## [Exercise objective]
Which lines of the listing below contain the word "MONTAGNA"? Return them.

Data listing START

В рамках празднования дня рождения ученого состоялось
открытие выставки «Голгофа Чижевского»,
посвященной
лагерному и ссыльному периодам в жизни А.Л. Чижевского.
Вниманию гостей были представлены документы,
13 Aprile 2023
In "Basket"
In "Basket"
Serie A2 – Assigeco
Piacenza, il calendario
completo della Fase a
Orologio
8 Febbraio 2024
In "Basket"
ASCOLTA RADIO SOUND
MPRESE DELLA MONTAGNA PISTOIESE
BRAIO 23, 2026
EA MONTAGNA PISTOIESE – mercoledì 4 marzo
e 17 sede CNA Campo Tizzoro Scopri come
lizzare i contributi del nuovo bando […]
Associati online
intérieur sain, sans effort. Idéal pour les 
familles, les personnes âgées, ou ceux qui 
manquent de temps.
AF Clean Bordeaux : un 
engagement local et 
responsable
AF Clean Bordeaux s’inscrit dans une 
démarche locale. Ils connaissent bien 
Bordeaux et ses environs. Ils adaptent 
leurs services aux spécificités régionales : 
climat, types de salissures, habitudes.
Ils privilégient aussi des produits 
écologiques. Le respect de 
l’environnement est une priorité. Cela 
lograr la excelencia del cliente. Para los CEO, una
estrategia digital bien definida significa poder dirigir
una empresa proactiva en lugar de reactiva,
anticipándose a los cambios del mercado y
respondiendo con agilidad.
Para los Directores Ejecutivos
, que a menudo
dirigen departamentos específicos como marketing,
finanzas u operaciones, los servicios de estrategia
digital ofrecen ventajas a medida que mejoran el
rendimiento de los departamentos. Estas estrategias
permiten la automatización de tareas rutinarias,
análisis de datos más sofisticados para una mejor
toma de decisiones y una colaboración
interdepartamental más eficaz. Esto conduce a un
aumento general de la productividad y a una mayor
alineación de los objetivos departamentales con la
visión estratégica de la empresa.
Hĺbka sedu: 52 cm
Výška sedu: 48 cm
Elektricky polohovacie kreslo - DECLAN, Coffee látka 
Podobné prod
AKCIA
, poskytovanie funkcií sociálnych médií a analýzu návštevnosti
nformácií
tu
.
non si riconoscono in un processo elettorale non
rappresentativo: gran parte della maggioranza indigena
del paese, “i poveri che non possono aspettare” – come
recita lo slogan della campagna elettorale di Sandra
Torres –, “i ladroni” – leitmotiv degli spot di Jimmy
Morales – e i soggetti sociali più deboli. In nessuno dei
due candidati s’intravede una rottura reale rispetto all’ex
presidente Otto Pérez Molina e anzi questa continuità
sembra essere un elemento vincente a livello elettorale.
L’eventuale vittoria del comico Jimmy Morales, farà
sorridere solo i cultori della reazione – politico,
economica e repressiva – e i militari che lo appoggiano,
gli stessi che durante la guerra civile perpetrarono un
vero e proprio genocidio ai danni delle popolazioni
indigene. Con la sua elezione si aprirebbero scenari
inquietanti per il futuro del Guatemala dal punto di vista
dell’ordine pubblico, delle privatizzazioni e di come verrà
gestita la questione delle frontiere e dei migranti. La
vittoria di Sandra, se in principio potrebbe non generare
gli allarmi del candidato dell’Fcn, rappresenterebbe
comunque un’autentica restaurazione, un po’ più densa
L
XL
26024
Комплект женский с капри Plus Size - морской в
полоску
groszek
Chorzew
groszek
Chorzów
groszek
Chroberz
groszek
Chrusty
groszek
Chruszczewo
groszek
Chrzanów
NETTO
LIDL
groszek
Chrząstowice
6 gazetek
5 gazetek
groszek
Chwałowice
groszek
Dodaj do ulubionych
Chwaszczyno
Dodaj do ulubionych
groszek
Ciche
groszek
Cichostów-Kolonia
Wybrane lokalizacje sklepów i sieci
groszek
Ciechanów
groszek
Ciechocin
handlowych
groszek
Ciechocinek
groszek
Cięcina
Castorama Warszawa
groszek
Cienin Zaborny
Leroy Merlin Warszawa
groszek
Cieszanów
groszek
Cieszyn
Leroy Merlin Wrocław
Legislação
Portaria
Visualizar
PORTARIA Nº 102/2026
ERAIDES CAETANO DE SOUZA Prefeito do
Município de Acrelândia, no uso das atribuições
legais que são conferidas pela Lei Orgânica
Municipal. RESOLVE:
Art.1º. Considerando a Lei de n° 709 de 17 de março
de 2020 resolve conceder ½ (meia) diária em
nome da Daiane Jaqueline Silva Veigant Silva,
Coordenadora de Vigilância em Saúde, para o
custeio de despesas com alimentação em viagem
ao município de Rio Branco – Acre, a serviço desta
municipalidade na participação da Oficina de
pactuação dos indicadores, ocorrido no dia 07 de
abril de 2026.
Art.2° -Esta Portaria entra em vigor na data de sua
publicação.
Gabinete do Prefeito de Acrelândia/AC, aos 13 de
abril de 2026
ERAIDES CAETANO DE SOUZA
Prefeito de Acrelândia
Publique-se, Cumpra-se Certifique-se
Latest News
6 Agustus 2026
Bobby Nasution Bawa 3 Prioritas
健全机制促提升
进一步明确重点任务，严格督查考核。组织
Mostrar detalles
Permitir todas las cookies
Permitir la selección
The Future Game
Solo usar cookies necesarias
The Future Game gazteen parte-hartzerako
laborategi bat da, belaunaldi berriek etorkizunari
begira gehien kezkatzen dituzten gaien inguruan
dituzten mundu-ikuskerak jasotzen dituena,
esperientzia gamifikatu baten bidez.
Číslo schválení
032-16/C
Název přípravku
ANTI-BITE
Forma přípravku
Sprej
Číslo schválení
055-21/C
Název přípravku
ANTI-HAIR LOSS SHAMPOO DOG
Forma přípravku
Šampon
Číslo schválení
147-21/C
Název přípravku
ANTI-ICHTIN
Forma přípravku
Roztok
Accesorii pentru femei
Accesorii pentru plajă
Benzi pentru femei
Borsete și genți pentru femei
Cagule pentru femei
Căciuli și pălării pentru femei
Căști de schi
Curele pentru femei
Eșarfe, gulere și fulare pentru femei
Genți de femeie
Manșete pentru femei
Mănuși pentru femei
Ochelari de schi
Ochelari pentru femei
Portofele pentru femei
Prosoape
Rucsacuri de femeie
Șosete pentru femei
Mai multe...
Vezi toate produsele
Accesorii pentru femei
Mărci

Data listing END

## [Answer area]
MPRESE DELLA MONTAGNA PISTOIESE
EA MONTAGNA PISTOIESE – mercoledì 4 marzo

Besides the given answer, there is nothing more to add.